Emma, "Ama nasıl olur?" diyerek ateş basan yüzünü ondan yana döndü. Çünkü daha konuşmak için ağzını açarken onun yolda Mrs. Goddardlara uğramış olabileceği aklına gelmişti.

"Bu sabah Mr. Weston'dan iş konusunda birkaç satırlık bir mektup aldım; sonunda da kısaca olup biteni anlatmış."

Emma çok rahatladı ve biraz sonra daha bir sakinlikle konuşabildi:

"Siz, herhalde hepimizden daha az şaşmışsınızdır çünkü zaten birtakım kuşkularınız vardı. Bir ara beni uyarmaya çalıştığınızı unutmuş değilim." İçi kararıp derin bir göğüs geçirerek, "Keşke size kulak vereymişim ama ne yapayım, gözlerimin açılmaması alnıma yazılmıştı sanki."

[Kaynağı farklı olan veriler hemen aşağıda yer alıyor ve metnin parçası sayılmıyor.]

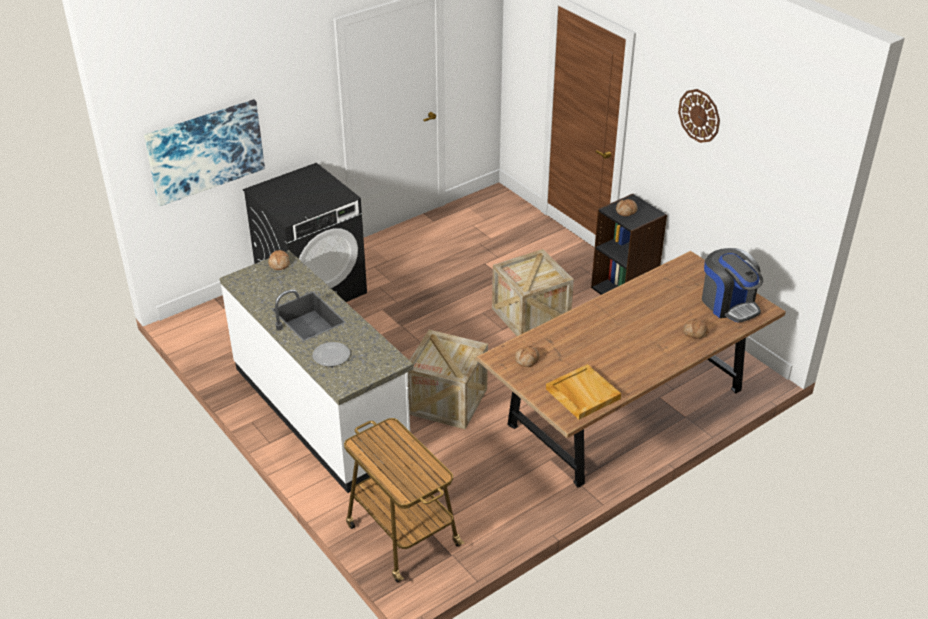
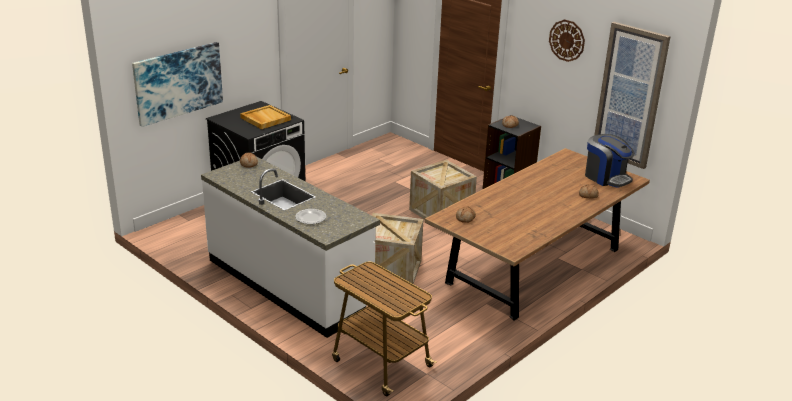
camera: 10 degrees left, 10 degrees down
beige tray [546,364,621,419] -> beige tray moved to [240,105,291,129]
none -> picture [595,22,671,169]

Birkaç dakika sessizlik oldu. Emma yanındaki adamın kendisini özel bir ilgiyle dinlemiş olduğunun ayırdında değildi ama Mr. Knightley birden onun elini alıp kolundan geçirdi, sonra kalbine bastırarak, son derece duyarlıklı bir sesle, "Zaman, biricik Emma'm," diye usulca konuştu, "zaman her yarayı iyileştirir. Kendi parlak zekân, aklın var... seni meşgul edecek sevgili baban var; kendini bırakmayacaksın, biliyorum..." Emma'nın kolunu gene göğsünde sıkarak, deminkinden daha da titrek, üzgün bir sesle, "En sıcak arkadaşlık sevgisi... öfke... pis herif, alçak!" diye bir şeyler ekledi. Sonra, daha yüksek, tok bir sesle, "Yakında gidecek. Yakında Yorkshire'a gidecekler," dedi. "Kıza acıyorum. Daha iyisine layık o."